What is needed >> Within this listing, how many lines include the word "output"? Only the number should be given.
>>>
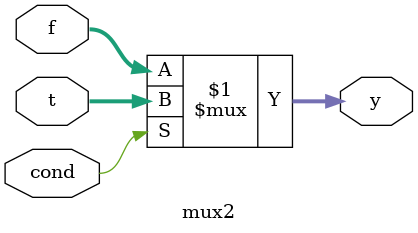
<source format=v>
module mux2 # (parameter WIDTH = 8)
        (input [WIDTH - 1:0] f, t,
        input cond,
        output reg [WIDTH -1:0] y);
    assign y = cond ? t : f;
endmodule
</source>
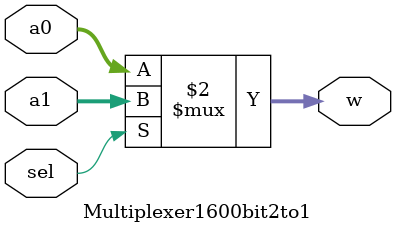
<source format=v>
`timescale 1ns/1ns
module Multiplexer1600bit2to1 (a0, a1, sel, w);
    input [1599:0]a0,a1;
    input sel;
    output [1599:0]w;

	assign w = ~sel ? a0:a1;
endmodule
</source>
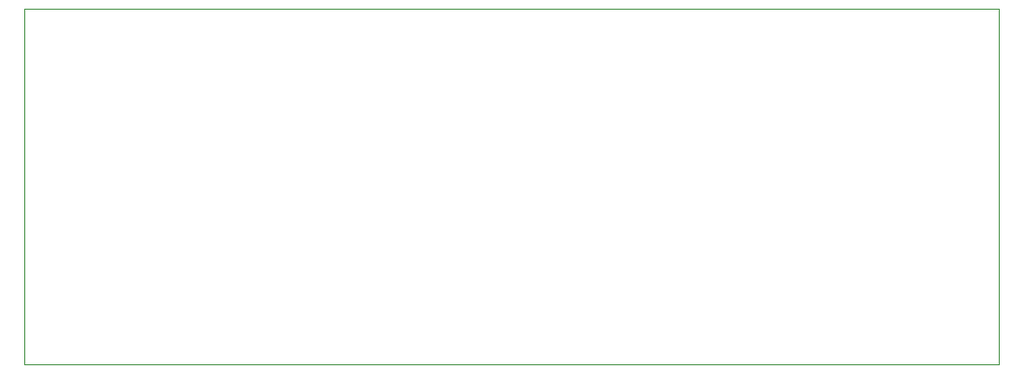
<source format=gbr>
%TF.GenerationSoftware,KiCad,Pcbnew,8.0.1*%
%TF.CreationDate,2024-05-07T13:51:58+02:00*%
%TF.ProjectId,SecondaryBoard,5365636f-6e64-4617-9279-426f6172642e,rev?*%
%TF.SameCoordinates,Original*%
%TF.FileFunction,Profile,NP*%
%FSLAX46Y46*%
G04 Gerber Fmt 4.6, Leading zero omitted, Abs format (unit mm)*
G04 Created by KiCad (PCBNEW 8.0.1) date 2024-05-07 13:51:58*
%MOMM*%
%LPD*%
G01*
G04 APERTURE LIST*
%TA.AperFunction,Profile*%
%ADD10C,0.050000*%
%TD*%
G04 APERTURE END LIST*
D10*
X225000000Y-40000000D02*
X225000000Y-71000000D01*
X140000000Y-71000000D02*
X140000000Y-40000000D01*
X225000000Y-71000000D02*
X140000000Y-71000000D01*
X140000000Y-40000000D02*
X225000000Y-40000000D01*
M02*

</source>
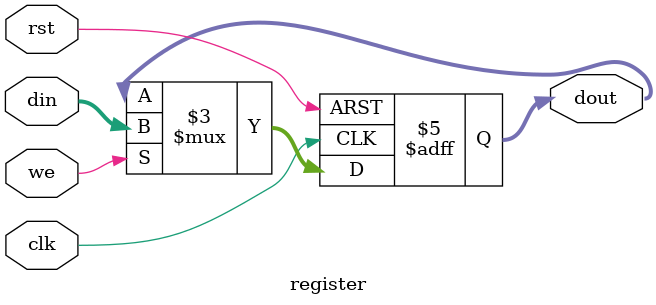
<source format=v>
`timescale 1ns / 1ps


module register
    #(parameter WIDTH = 32)
    (
    input [WIDTH-1:0] din,
    input we,
    input rst,
    input clk,
    output reg [WIDTH-1:0] dout
    );
    always @ (posedge clk or posedge rst)
    begin
        if (rst)
        begin
            dout <= 0;
        end
        else if (we)
        begin
            dout <= din;
        end
    end
    
    initial
    begin
        dout <= 0;
    end
endmodule

</source>
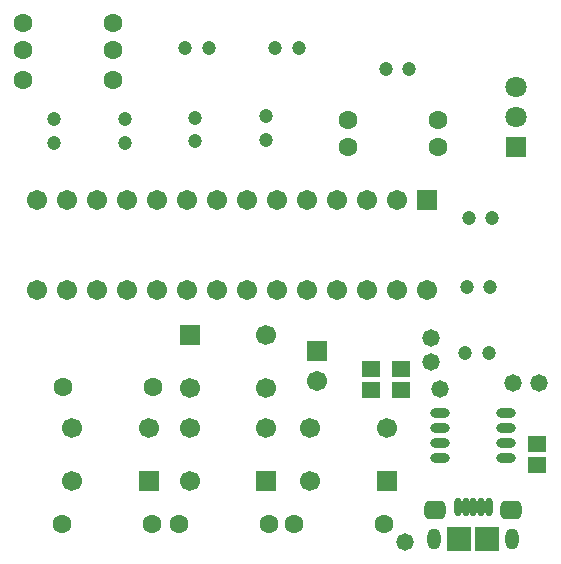
<source format=gts>
G04*
G04 #@! TF.GenerationSoftware,Altium Limited,Altium Designer,20.1.11 (218)*
G04*
G04 Layer_Color=8388736*
%FSLAX25Y25*%
%MOIN*%
G70*
G04*
G04 #@! TF.SameCoordinates,E6333289-3B3F-416E-ACC7-16277D215EEB*
G04*
G04*
G04 #@! TF.FilePolarity,Negative*
G04*
G01*
G75*
%ADD20R,0.06312X0.05524*%
%ADD21O,0.06509X0.03162*%
%ADD22R,0.08280X0.07887*%
G04:AMPARAMS|DCode=23|XSize=70.99mil|YSize=63.12mil|CornerRadius=17.78mil|HoleSize=0mil|Usage=FLASHONLY|Rotation=0.000|XOffset=0mil|YOffset=0mil|HoleType=Round|Shape=RoundedRectangle|*
%AMROUNDEDRECTD23*
21,1,0.07099,0.02756,0,0,0.0*
21,1,0.03543,0.06312,0,0,0.0*
1,1,0.03556,0.01772,-0.01378*
1,1,0.03556,-0.01772,-0.01378*
1,1,0.03556,-0.01772,0.01378*
1,1,0.03556,0.01772,0.01378*
%
%ADD23ROUNDEDRECTD23*%
%ADD24O,0.02375X0.06115*%
%ADD25C,0.04737*%
%ADD26C,0.06312*%
%ADD27R,0.07099X0.07099*%
%ADD28C,0.07099*%
%ADD29C,0.06706*%
%ADD30R,0.06706X0.06706*%
%ADD31C,0.06698*%
%ADD32R,0.06698X0.06698*%
%ADD33O,0.04343X0.07099*%
%ADD34C,0.05800*%
D20*
X464500Y217000D02*
D03*
Y224087D02*
D03*
X419000Y241957D02*
D03*
Y249043D02*
D03*
X409000Y241957D02*
D03*
Y249043D02*
D03*
D21*
X453925Y219500D02*
D03*
Y224500D02*
D03*
Y229500D02*
D03*
Y234500D02*
D03*
X432075Y219500D02*
D03*
Y224500D02*
D03*
Y229500D02*
D03*
Y234500D02*
D03*
D22*
X447874Y192500D02*
D03*
X438425D02*
D03*
D23*
X455748Y202146D02*
D03*
X430551D02*
D03*
D24*
X443150Y203031D02*
D03*
X440590D02*
D03*
X438031D02*
D03*
X448268D02*
D03*
X445709D02*
D03*
D25*
X421874Y349000D02*
D03*
X414000D02*
D03*
X347126Y356000D02*
D03*
X355000D02*
D03*
X377126D02*
D03*
X385000D02*
D03*
X449500Y299500D02*
D03*
X441626D02*
D03*
X303500Y324500D02*
D03*
Y332374D02*
D03*
X374000Y325500D02*
D03*
Y333374D02*
D03*
X350500Y332874D02*
D03*
Y325000D02*
D03*
X327000Y332374D02*
D03*
Y324500D02*
D03*
X441000Y276500D02*
D03*
X448874D02*
D03*
X440500Y254500D02*
D03*
X448374D02*
D03*
D26*
X323000Y364500D02*
D03*
X293000D02*
D03*
X323000Y355500D02*
D03*
X293000D02*
D03*
X401500Y332000D02*
D03*
X431500D02*
D03*
X401500Y323000D02*
D03*
X431500D02*
D03*
X336000Y197500D02*
D03*
X306000D02*
D03*
X375000D02*
D03*
X345000D02*
D03*
X336500Y243000D02*
D03*
X306500D02*
D03*
X413500Y197500D02*
D03*
X383500D02*
D03*
X323000Y345500D02*
D03*
X293000D02*
D03*
D27*
X457500Y323000D02*
D03*
D28*
Y333000D02*
D03*
Y343000D02*
D03*
D29*
X297597Y275500D02*
D03*
X307597D02*
D03*
X317597D02*
D03*
X327597D02*
D03*
X337597D02*
D03*
X347597D02*
D03*
X357597D02*
D03*
X367597D02*
D03*
X377597D02*
D03*
X387597D02*
D03*
X397597D02*
D03*
X407597D02*
D03*
X417597D02*
D03*
X427597D02*
D03*
X297597Y305500D02*
D03*
X307597D02*
D03*
X317597D02*
D03*
X327597D02*
D03*
X337597D02*
D03*
X347597D02*
D03*
X357597D02*
D03*
X367597D02*
D03*
X377597D02*
D03*
X387597D02*
D03*
X397597D02*
D03*
X407597D02*
D03*
X417597D02*
D03*
X391000Y245000D02*
D03*
D30*
X427597Y305500D02*
D03*
X391000Y255000D02*
D03*
D31*
X348630Y242642D02*
D03*
X374220D02*
D03*
Y260358D02*
D03*
X348630Y211642D02*
D03*
Y229358D02*
D03*
X374220D02*
D03*
X388705Y211642D02*
D03*
Y229358D02*
D03*
X414295D02*
D03*
X309335Y211642D02*
D03*
Y229358D02*
D03*
X334925D02*
D03*
D32*
X348630Y260358D02*
D03*
X374220Y211642D02*
D03*
X414295D02*
D03*
X334925D02*
D03*
D33*
X456142Y192500D02*
D03*
X430158D02*
D03*
D34*
X465000Y244500D02*
D03*
X456500D02*
D03*
X429000Y259500D02*
D03*
Y251500D02*
D03*
X432000Y242500D02*
D03*
X420500Y191500D02*
D03*
M02*

</source>
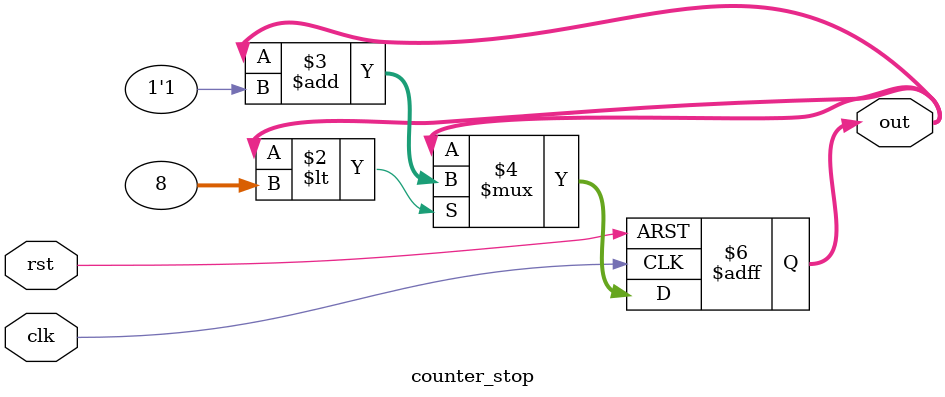
<source format=v>
module counter_stop #( parameter DATA_WIDTH = 10, 
                       parameter MAX_VAL    = 8 )
                     ( clk, rst, out );

    input wire clk, rst;
    output reg [ DATA_WIDTH - 1:0 ] out;

    always @( posedge clk or posedge rst ) begin
        if ( rst )
            out <= {DATA_WIDTH{1'b0}}; // reset to 0
        else if ( out < MAX_VAL )
            out <= out + 1'b1; // add 1
    end


endmodule
</source>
<<<
Problem solution >> 4